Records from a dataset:
- - -

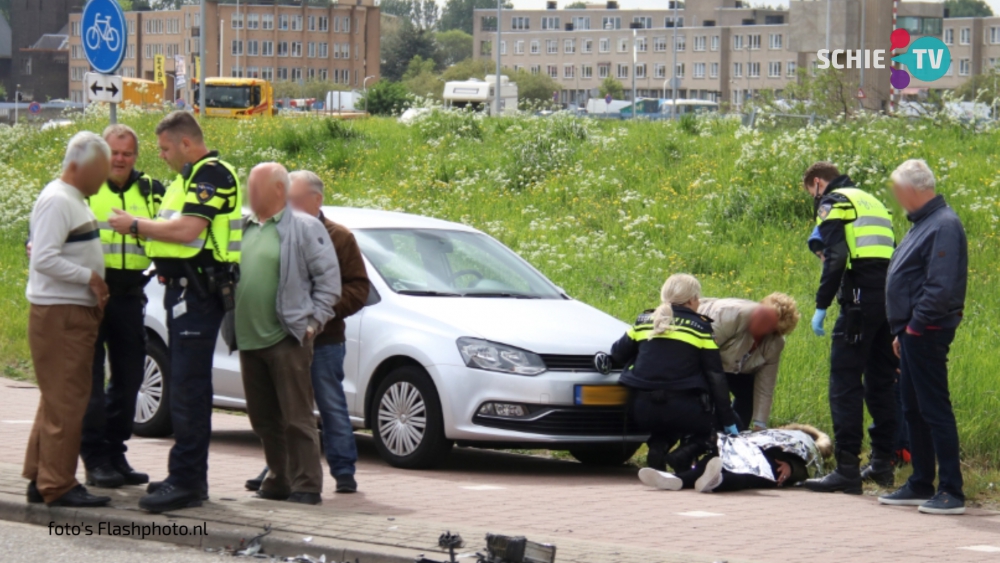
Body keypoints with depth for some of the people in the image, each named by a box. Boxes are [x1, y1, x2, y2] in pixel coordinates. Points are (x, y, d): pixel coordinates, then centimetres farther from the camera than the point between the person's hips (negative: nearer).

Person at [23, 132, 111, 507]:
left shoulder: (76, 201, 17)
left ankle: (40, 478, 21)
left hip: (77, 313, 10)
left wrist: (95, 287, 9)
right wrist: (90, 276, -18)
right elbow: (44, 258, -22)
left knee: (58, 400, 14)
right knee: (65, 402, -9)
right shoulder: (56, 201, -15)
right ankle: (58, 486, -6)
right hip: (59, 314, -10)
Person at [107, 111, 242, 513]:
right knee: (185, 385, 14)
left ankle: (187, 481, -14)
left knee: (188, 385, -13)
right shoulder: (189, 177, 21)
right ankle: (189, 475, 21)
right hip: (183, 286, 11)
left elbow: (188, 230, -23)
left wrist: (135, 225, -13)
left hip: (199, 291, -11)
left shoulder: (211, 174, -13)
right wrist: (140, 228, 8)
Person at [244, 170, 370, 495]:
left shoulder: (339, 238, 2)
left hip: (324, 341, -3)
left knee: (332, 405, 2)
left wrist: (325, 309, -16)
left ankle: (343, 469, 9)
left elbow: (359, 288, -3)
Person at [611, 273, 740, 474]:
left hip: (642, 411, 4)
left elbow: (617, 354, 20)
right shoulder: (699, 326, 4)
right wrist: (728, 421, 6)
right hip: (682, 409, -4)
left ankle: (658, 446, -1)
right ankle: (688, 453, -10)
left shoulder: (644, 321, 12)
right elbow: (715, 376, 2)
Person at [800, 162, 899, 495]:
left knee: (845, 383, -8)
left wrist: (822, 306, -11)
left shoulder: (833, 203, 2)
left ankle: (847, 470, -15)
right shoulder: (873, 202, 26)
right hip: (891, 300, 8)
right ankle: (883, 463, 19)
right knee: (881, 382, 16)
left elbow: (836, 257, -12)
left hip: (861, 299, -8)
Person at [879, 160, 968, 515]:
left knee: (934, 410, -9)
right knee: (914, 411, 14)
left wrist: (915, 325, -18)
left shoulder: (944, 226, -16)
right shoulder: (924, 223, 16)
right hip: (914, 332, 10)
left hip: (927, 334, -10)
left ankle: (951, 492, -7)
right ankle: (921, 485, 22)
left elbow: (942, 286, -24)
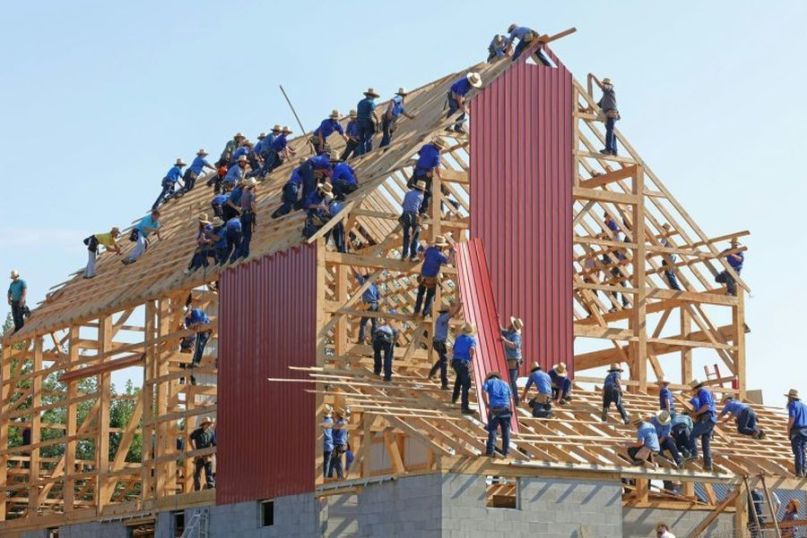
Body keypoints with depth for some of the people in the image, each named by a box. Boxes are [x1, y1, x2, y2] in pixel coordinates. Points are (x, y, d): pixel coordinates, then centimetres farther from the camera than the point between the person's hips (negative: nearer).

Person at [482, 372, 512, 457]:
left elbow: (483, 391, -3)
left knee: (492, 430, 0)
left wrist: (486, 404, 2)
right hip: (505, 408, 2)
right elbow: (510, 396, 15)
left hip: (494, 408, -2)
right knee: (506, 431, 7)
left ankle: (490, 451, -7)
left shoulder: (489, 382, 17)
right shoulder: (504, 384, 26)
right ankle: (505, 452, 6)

- - -

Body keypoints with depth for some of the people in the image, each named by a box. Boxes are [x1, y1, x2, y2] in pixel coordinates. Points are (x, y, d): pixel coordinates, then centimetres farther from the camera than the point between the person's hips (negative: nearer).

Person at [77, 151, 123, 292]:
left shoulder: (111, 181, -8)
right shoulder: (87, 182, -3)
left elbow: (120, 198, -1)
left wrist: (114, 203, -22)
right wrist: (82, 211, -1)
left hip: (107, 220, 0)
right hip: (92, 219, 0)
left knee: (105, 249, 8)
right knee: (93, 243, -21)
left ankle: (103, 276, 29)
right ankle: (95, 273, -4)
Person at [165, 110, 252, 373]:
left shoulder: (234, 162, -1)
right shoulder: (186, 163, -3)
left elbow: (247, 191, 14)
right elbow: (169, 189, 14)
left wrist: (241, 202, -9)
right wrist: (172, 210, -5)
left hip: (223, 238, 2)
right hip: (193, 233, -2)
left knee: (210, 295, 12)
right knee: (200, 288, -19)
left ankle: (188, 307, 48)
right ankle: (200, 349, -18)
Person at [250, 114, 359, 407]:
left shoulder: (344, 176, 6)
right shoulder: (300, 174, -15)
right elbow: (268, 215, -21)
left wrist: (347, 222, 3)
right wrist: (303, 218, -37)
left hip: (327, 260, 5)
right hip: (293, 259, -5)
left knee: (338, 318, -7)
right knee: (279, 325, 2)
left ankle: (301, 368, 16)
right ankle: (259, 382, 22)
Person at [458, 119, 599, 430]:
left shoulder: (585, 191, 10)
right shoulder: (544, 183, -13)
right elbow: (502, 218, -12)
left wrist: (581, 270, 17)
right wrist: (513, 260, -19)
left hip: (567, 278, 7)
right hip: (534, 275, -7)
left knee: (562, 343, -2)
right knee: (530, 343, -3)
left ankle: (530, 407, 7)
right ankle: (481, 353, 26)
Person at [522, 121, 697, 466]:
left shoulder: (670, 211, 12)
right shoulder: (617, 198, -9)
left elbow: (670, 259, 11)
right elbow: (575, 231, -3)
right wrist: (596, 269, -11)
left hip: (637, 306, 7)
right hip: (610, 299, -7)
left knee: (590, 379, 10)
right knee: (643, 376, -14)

- - -

DESCRIPTION OF THE TASK:
Give back exactly the lines above that run from the one with "left elbow: (188, 230, -23)" to the one with "right ankle: (505, 452, 6)", including both, with the pictures left out.

ANSWER TO THIS PROBLEM:
left elbow: (188, 230, -23)
left wrist: (135, 225, -13)
left hip: (199, 291, -11)
left shoulder: (211, 174, -13)
right wrist: (140, 228, 8)
Person at [244, 170, 370, 495]:
left shoulder: (339, 238, 2)
left hip: (324, 341, -3)
left knee: (332, 405, 2)
left wrist: (325, 309, -16)
left ankle: (343, 469, 9)
left elbow: (359, 288, -3)
Person at [611, 273, 740, 474]:
left hip: (642, 411, 4)
left elbow: (617, 354, 20)
right shoulder: (699, 326, 4)
right wrist: (728, 421, 6)
right hip: (682, 409, -4)
left ankle: (658, 446, -1)
right ankle: (688, 453, -10)
left shoulder: (644, 321, 12)
right elbow: (715, 376, 2)
Person at [800, 162, 899, 495]:
left knee: (845, 383, -8)
left wrist: (822, 306, -11)
left shoulder: (833, 203, 2)
left ankle: (847, 470, -15)
right shoulder: (873, 202, 26)
right hip: (891, 300, 8)
right ankle: (883, 463, 19)
right knee: (881, 382, 16)
left elbow: (836, 257, -12)
left hip: (861, 299, -8)
Person at [879, 160, 968, 515]:
left knee: (934, 410, -9)
right knee: (914, 411, 14)
left wrist: (915, 325, -18)
left shoulder: (944, 226, -16)
right shoulder: (924, 223, 16)
right hip: (914, 332, 10)
left hip: (927, 334, -10)
left ankle: (951, 492, -7)
right ankle: (921, 485, 22)
left elbow: (942, 286, -24)
Body keypoints with depth for some of the people in the image, each named by a box. Boxes are [x1, y1, x2, y2] in pixel coordinates. Points are (x, y, d): pixel coordinates, then centimetres farther from the camera than the point between the person's hips (negative: nearer).

Person at [482, 372, 512, 457]:
left elbow: (483, 391, -3)
left knee: (492, 430, 0)
left wrist: (486, 404, 2)
right hip: (505, 408, 2)
right elbow: (510, 396, 15)
left hip: (494, 408, -2)
right knee: (506, 431, 7)
left ankle: (490, 451, -7)
left shoulder: (489, 382, 17)
right shoulder: (504, 384, 26)
right ankle: (505, 452, 6)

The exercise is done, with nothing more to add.